EXCERPT PROVIDED:
---*---

# Acadia National Park



## Destin (Sep 30, 2018)

I'm in Acadia National Park on a photography trip until Wednesday or Thursday. I'll be uploading photos here as I edit them. So far it's been an incredible trip!

Note: All Photos taken on the fuji x-t3. I'll note the lens on the individual image. I've got some thoughts developing on the X-T3; mostly positive. But I'm keeping notes on them and will share them following the trip. 

1.) Sunset at Bass Harbor Head Lighthouse. Famous spot, but I had to shoot it. 10-24 f/4.



Bass Harbor Light Sunset by Destin Danser, on Flickr

2.) Jordon Pond Star Trails. 35 f/2. 



Jordan Pond Trails by Destin Danser, on Flickr

3.) Boulder Beach Sunrise. 10-24 f/2. 



Boulder Beach Sunrise by Destin Danser, on Flickr


----------



## jcdeboever (Sep 30, 2018)

---*---

MATERIAL SHOWN:
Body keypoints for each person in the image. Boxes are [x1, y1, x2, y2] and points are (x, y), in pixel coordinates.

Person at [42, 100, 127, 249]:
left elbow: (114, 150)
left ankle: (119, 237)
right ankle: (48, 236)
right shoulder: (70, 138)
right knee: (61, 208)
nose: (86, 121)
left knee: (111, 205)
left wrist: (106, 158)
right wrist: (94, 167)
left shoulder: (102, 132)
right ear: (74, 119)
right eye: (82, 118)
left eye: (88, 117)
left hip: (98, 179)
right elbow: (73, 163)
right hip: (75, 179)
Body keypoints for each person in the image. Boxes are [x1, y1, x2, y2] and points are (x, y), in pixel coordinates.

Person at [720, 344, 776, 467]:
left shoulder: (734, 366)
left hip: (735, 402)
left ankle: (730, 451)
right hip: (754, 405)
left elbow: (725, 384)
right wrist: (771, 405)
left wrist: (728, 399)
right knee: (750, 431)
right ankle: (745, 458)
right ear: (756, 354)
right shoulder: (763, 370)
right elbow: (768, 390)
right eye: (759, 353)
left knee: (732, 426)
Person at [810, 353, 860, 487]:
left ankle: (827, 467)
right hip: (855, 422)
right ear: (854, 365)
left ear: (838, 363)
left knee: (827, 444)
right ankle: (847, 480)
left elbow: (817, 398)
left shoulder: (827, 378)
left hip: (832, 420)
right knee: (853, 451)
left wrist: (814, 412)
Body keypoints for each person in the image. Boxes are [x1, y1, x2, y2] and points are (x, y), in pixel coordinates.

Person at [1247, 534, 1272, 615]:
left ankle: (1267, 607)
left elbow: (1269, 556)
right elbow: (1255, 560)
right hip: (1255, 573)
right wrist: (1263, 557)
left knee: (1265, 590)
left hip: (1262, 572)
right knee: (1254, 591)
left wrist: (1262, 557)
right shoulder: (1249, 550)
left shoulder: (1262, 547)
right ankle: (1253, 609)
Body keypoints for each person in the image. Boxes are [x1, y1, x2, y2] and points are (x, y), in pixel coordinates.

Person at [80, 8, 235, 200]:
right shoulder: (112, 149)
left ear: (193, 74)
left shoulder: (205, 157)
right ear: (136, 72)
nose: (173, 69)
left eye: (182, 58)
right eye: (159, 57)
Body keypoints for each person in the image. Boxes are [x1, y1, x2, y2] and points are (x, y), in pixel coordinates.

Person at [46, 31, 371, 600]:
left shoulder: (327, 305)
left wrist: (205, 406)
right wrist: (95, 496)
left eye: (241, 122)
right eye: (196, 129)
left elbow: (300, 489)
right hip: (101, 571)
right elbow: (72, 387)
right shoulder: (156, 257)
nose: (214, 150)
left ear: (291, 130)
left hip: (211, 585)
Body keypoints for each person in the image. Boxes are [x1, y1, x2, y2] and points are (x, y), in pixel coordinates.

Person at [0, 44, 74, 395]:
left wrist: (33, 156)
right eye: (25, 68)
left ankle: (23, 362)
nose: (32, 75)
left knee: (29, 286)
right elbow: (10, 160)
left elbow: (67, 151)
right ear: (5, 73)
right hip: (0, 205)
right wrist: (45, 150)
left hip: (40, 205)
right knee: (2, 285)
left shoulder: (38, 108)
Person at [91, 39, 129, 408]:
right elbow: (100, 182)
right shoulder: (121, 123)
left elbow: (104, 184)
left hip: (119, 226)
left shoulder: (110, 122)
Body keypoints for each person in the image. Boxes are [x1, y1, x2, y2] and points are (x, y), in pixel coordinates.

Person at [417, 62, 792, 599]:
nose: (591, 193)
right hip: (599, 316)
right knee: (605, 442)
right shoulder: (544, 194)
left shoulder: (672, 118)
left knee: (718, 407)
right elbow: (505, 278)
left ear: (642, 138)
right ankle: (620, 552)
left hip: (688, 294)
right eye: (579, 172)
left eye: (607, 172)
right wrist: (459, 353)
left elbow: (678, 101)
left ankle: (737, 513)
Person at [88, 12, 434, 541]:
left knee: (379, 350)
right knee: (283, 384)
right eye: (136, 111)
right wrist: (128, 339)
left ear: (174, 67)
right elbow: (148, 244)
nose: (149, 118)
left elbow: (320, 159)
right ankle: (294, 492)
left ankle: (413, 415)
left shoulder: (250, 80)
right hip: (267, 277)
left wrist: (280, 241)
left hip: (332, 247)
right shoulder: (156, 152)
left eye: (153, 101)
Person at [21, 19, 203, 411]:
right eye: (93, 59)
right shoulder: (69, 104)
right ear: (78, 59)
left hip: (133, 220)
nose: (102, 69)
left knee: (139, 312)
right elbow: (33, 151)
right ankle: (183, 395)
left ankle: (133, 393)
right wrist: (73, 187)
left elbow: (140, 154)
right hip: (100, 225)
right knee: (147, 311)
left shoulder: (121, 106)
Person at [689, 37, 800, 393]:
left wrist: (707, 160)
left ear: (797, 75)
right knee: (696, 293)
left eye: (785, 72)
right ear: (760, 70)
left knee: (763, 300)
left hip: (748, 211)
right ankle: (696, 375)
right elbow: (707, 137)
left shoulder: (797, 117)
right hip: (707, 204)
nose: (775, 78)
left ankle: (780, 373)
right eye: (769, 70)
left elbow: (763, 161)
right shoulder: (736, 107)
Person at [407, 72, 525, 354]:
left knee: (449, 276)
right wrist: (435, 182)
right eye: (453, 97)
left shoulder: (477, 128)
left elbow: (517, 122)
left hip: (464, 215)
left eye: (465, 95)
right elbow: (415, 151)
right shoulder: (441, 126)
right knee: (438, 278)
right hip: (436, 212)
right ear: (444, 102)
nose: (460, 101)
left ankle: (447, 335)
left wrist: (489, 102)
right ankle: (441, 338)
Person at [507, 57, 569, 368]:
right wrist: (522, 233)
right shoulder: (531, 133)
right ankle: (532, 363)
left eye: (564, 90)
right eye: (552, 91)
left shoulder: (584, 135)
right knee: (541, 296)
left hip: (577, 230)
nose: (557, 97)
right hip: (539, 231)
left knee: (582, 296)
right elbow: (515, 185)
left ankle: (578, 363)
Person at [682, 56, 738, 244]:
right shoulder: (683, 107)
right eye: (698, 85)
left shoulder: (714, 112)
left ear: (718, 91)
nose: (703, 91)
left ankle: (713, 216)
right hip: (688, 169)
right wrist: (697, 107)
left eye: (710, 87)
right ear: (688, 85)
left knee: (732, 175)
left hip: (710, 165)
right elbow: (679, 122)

---*---

REQUIRED WORK:
**a)** Could you reproduce everything in the Acadia National Park post from "## Destin (Sep" down to "it. 10-24 f/4."?
**b)** Can you sum up the Acadia National Park post in two sentences?

SOLUTIONS PER TASK:
**a)**
## Destin (Sep 30, 2018)

I'm in Acadia National Park on a photography trip until Wednesday or Thursday. I'll be uploading photos here as I edit them. So far it's been an incredible trip!

Note: All Photos taken on the fuji x-t3. I'll note the lens on the individual image. I've got some thoughts developing on the X-T3; mostly positive. But I'm keeping notes on them and will share them following the trip. 

1.) Sunset at Bass Harbor Head Lighthouse. Famous spot, but I had to shoot it. 10-24 f/4.

**b)** Destin is on a photography trip in Acadia National Park until Wednesday or Thursday, calls it incredible so far, and is uploading photos while editing them, all shot on the Fuji X-T3, with notes on that camera to be shared after the trip. The post shares a sunset at Bass Harbor Head Lighthouse, star trails at Jordan Pond, and a sunrise at Boulder Beach, each with its lens noted.